There was a post on the blog Apartment Therapy in January about a pink brownstone in Park Slope. What was creepy about the responses wasn't that some people thought the color was ugly, but that everyone seemed so horrified in a gated-community, block-association, keeping up with Joneses type way:
"I feel it's flat out tacky. Wonder what the neighbors think?"
"when you have to subject passersby to such a bold statement, it seems a bit discourteous. Soon you'll have a street of rainbow houses."
"This is a shameful. The outside of a home should be RESPECTFUL to the context of it's surroundings. This is like giving the middle finger to all of the neighbors."
"I would not buy the house across the street from this house."
"Oh, how dreadful.
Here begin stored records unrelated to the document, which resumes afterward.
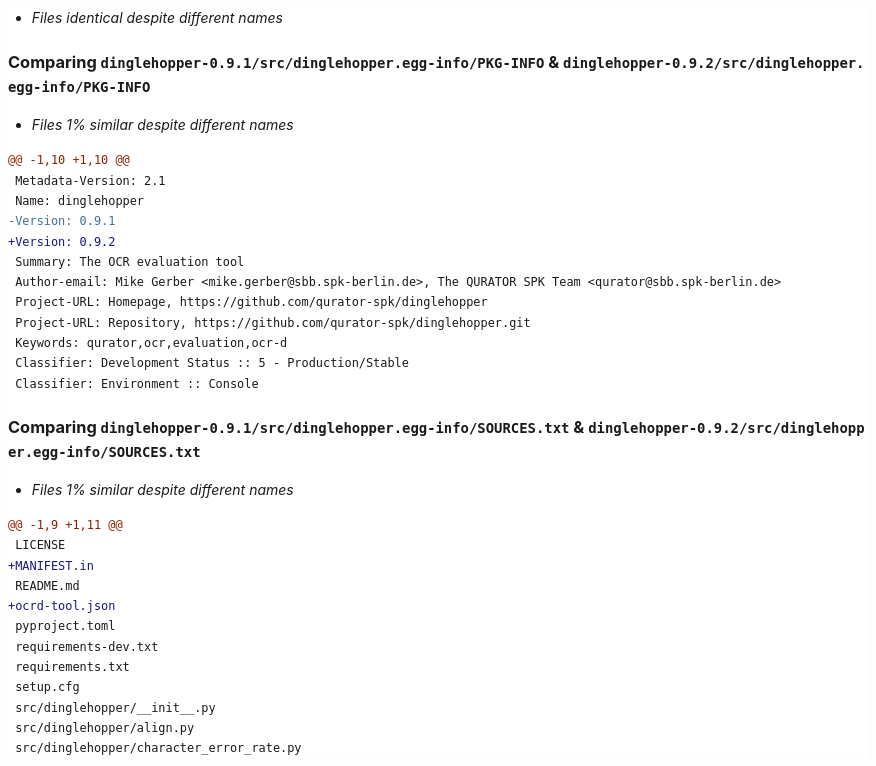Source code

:  * *Files identical despite different names*

### Comparing `dinglehopper-0.9.1/src/dinglehopper.egg-info/PKG-INFO` & `dinglehopper-0.9.2/src/dinglehopper.egg-info/PKG-INFO`

 * *Files 1% similar despite different names*

```diff
@@ -1,10 +1,10 @@
 Metadata-Version: 2.1
 Name: dinglehopper
-Version: 0.9.1
+Version: 0.9.2
 Summary: The OCR evaluation tool
 Author-email: Mike Gerber <mike.gerber@sbb.spk-berlin.de>, The QURATOR SPK Team <qurator@sbb.spk-berlin.de>
 Project-URL: Homepage, https://github.com/qurator-spk/dinglehopper
 Project-URL: Repository, https://github.com/qurator-spk/dinglehopper.git
 Keywords: qurator,ocr,evaluation,ocr-d
 Classifier: Development Status :: 5 - Production/Stable
 Classifier: Environment :: Console
```

### Comparing `dinglehopper-0.9.1/src/dinglehopper.egg-info/SOURCES.txt` & `dinglehopper-0.9.2/src/dinglehopper.egg-info/SOURCES.txt`

 * *Files 1% similar despite different names*

```diff
@@ -1,9 +1,11 @@
 LICENSE
+MANIFEST.in
 README.md
+ocrd-tool.json
 pyproject.toml
 requirements-dev.txt
 requirements.txt
 setup.cfg
 src/dinglehopper/__init__.py
 src/dinglehopper/align.py
 src/dinglehopper/character_error_rate.py
```

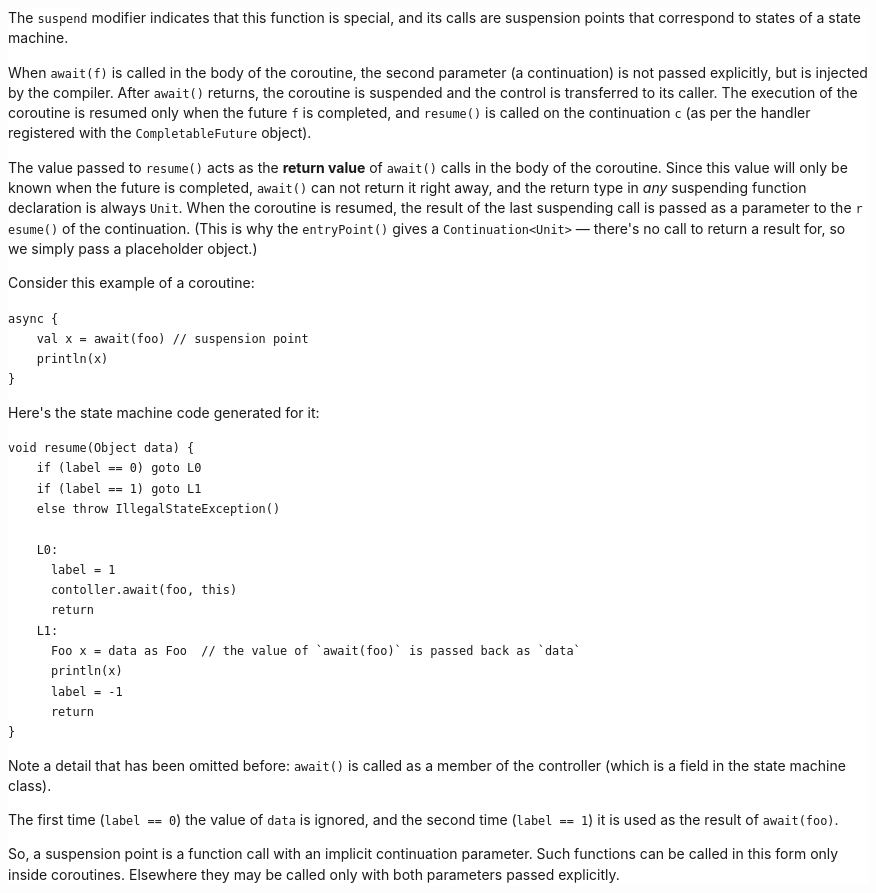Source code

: The `suspend` modifier indicates that this function is special, and its calls are suspension points that correspond to states of a state machine. 

When `await(f)` is called in the body of the coroutine, the second parameter (a continuation) is not passed explicitly, but is injected by the compiler. After `await()` returns, the coroutine is suspended and the control is transferred to its caller. The execution of the coroutine is resumed only when the future `f` is completed, and `resume()` is called on the continuation `c` (as per the handler registered with the `CompletableFuture` object).
 
The value passed to `resume()` acts as the **return value** of `await()` calls in the body of the coroutine. Since this value will only be known when the future is completed, `await()` can not return it right away, and the return type in _any_ suspending function declaration is always `Unit`. When the coroutine is resumed, the result of the last suspending call is passed as a parameter to the `resume()` of the continuation. (This is why the `entryPoint()` gives a `Continuation<Unit>` — there's no call to return a result for, so we simply pass a placeholder object.)  

Consider this example of a coroutine:
 
```
async {
    val x = await(foo) // suspension point
    println(x)
}
```

Here's the state machine code generated for it:
 
```
void resume(Object data) { 
    if (label == 0) goto L0
    if (label == 1) goto L1
    else throw IllegalStateException()
     
    L0:
      label = 1
      contoller.await(foo, this)
      return
    L1:
      Foo x = data as Foo  // the value of `await(foo)` is passed back as `data`
      println(x)
      label = -1
      return
}  
```

Note a detail that has been omitted before: `await()` is called as a member of the controller (which is a field in the state machine class). 

The first time (`label == 0`) the value of `data` is ignored, and the second time (`label == 1`) it is used as the result of `await(foo)`.  
 
So, a suspension point is a function call with an implicit continuation parameter. Such functions can be called in this
 form only inside coroutines. Elsewhere they may be called only with both parameters passed explicitly.
 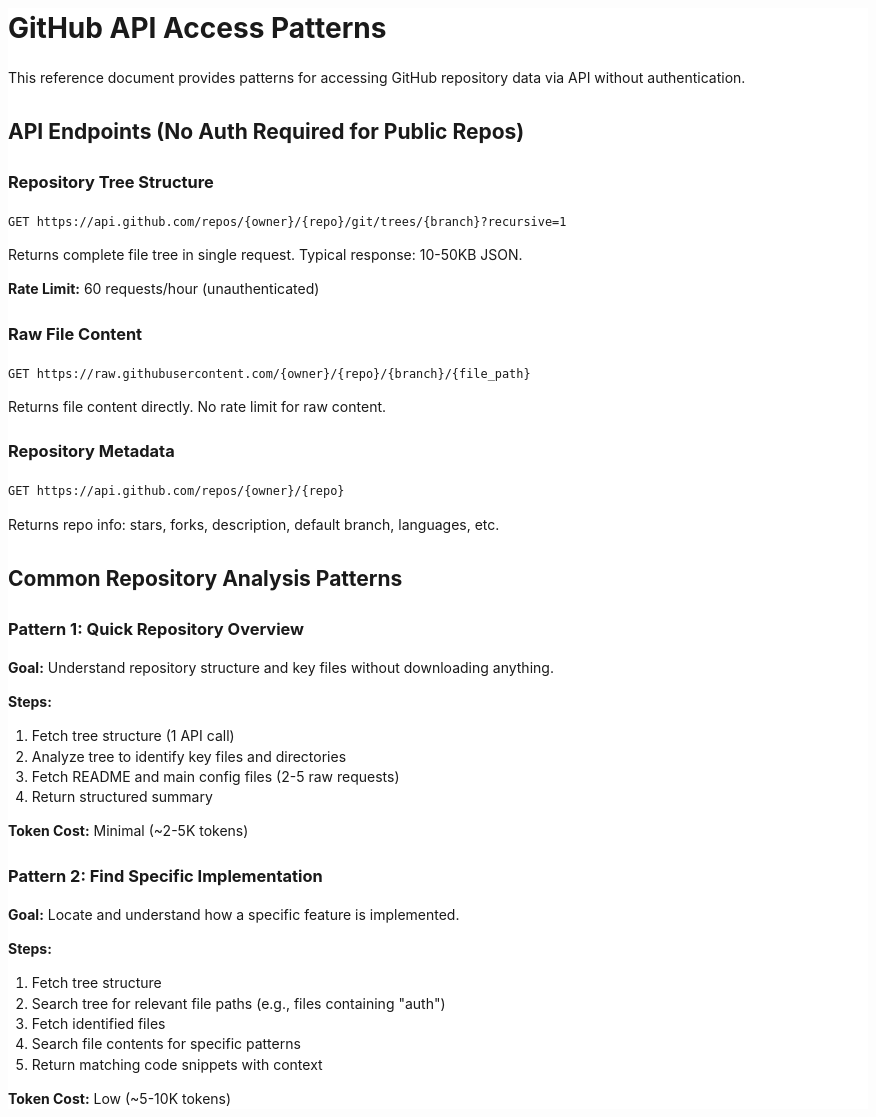 # GitHub API Access Patterns

This reference document provides patterns for accessing GitHub repository data via API without authentication.

## API Endpoints (No Auth Required for Public Repos)

### Repository Tree Structure
```
GET https://api.github.com/repos/{owner}/{repo}/git/trees/{branch}?recursive=1
```
Returns complete file tree in single request. Typical response: 10-50KB JSON.

**Rate Limit:** 60 requests/hour (unauthenticated)

### Raw File Content
```
GET https://raw.githubusercontent.com/{owner}/{repo}/{branch}/{file_path}
```
Returns file content directly. No rate limit for raw content.

### Repository Metadata
```
GET https://api.github.com/repos/{owner}/{repo}
```
Returns repo info: stars, forks, description, default branch, languages, etc.

## Common Repository Analysis Patterns

### Pattern 1: Quick Repository Overview
**Goal:** Understand repository structure and key files without downloading anything.

**Steps:**
1. Fetch tree structure (1 API call)
2. Analyze tree to identify key files and directories
3. Fetch README and main config files (2-5 raw requests)
4. Return structured summary

**Token Cost:** Minimal (~2-5K tokens)

### Pattern 2: Find Specific Implementation
**Goal:** Locate and understand how a specific feature is implemented.

**Steps:**
1. Fetch tree structure
2. Search tree for relevant file paths (e.g., files containing "auth")
3. Fetch identified files
4. Search file contents for specific patterns
5. Return matching code snippets with context

**Token Cost:** Low (~5-10K tokens)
This horrid should not be allowed in urban environment. If people with no taste want to project their personal “style” onto the exterior of their houses they should move to the country side and do as they’re pleased."
Wait, an urban environment is where it shouldn't be allowed? I thought being exposed to different things is exactly what you should appreciate about an urban environment. Go back to the suburbs, lady!
By contrast, one commentor wrote:
"I've lived near that house since the mid-80s. The neighborhood used to be a lot funkier, with bicentennial-painted fire hydrants, old clawfoot tubs overflowing with plants, "cheap landlord" paint colors, and many of the brownstones in disrepair. Then came the real estate boom, the money, the mass renovation/restoration movement, and the movie-set perfection that is Park Slope today...
Garish as it is (the pic doesn't do justice) it pleases me every time I walk by, and reminds me of what Brooklyn (and life?) used to be like before The Fall (when Eve bit the apple and understood that her pink house was wrong)."
Anyway, this discussion certainly reinforces the idea that people want to live in places like Park Slope so they can fulfill their suburban fantasy and further neutralize the neighborhoods personality to suit their own bland, tasteful, and ultra- expensive aesthetics.